I stared up at him. My heart beat raced. Could I do it?
It almost felt like a betrayal. Here I was, contemplating having fun while Mum was surrounded by strangers and slowly losing herself.
"I can't."
"It's one evening." Richie replied, bracing his hands on the desk. "We all want you to come. You're part of the team too. "
I swallowed. Brought my hand up to chew on my nail only to wince as snagged a sensitive spot. I dropped my hand back into my lap with a sigh. Who was I kidding? I wanted to this. I wanted to know what it was like to be just a normal thirty year old.
In some ways, I was older than my age. At least, that's how it felt. And yet, in other areas of my life, I was still that inexperienced university drop out trying to figure out my place in the world.
The words of refusal were on my tongue. I had said them so often over the years. It was easy. It was just a two letter word. And yet, the overwhelming emptiness was still too fresh. My chest was hollow and I was desperate to fill that void. The thought of another night alone in my new flat -. My hand covered my racing heart even as I shivered. I never wanted to feel that way again.
"Which day?" I blurted, the words escaping my lips before I could stop them.
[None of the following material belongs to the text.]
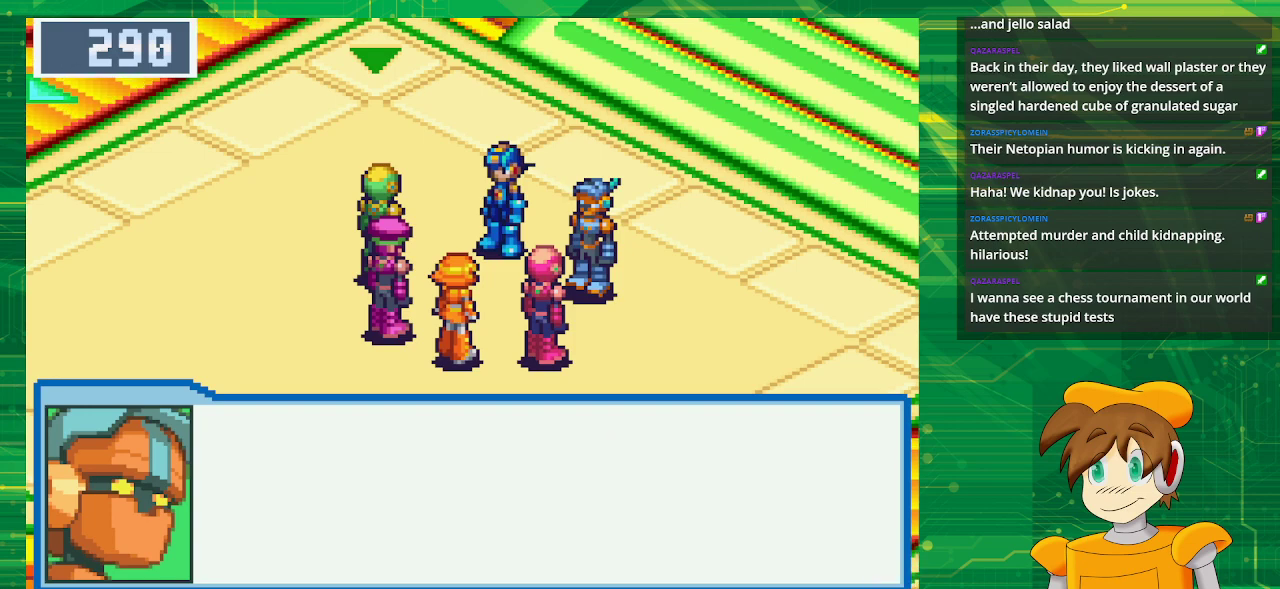
{"buttons": [], "events": [[150, "A", "up"]]}
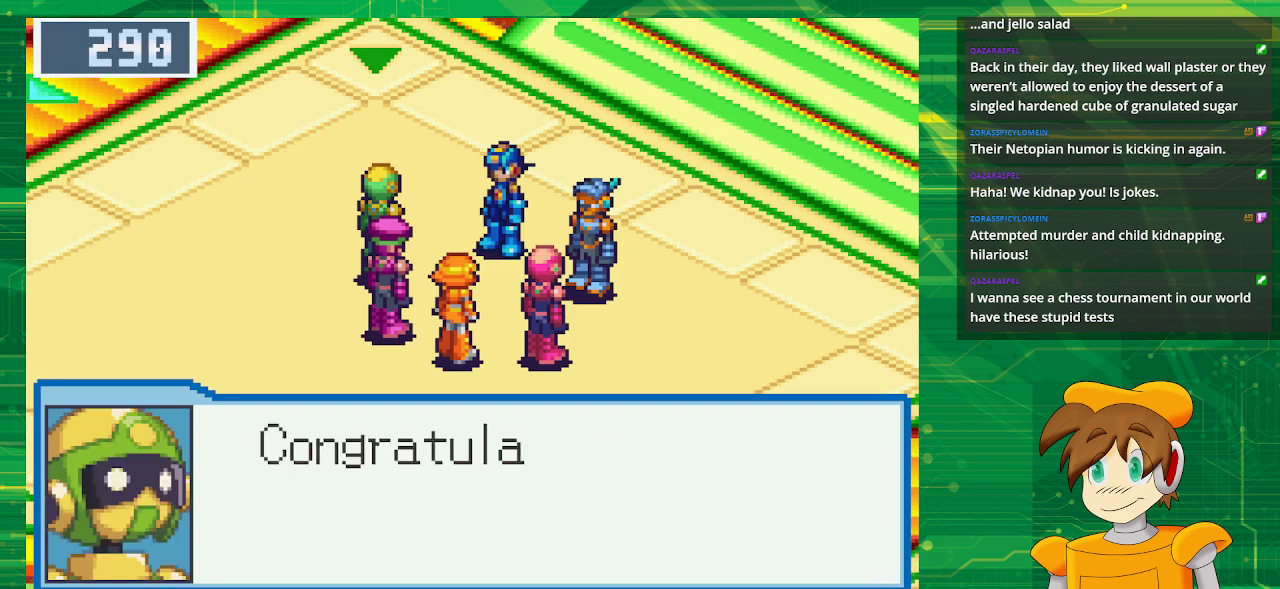
{"buttons": [], "events": []}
"Yes, you won't regret it." Richie beamed, leaning across my desk to pull me into an excited hug. My arms hung limply at my sides even as my cheek was pressed into his shoulder. "No take backs."
He released me and backed away with that infectious grin upon his lips. My own lips started to respond. I pressed them together, unwilling to admit how much I wanted this.
"Thursday night after work. We're heading across the road for dinner and then we're heading for karaoke at seven."
"But, it's a work night." I blurted before halting. Pulling my lip between my teeth, I fought the urge to groan. How ridiculous could I sound? How many times had I seen them stagger in after a work night out?
Chuckling, Richie raised a brow. "Don't worry, I won't tell if you won't."
I waited for him to disappear back to his desk before I tilted my head back and groaned. Something told me I had just made a very big mistake. One that I was going to pay for.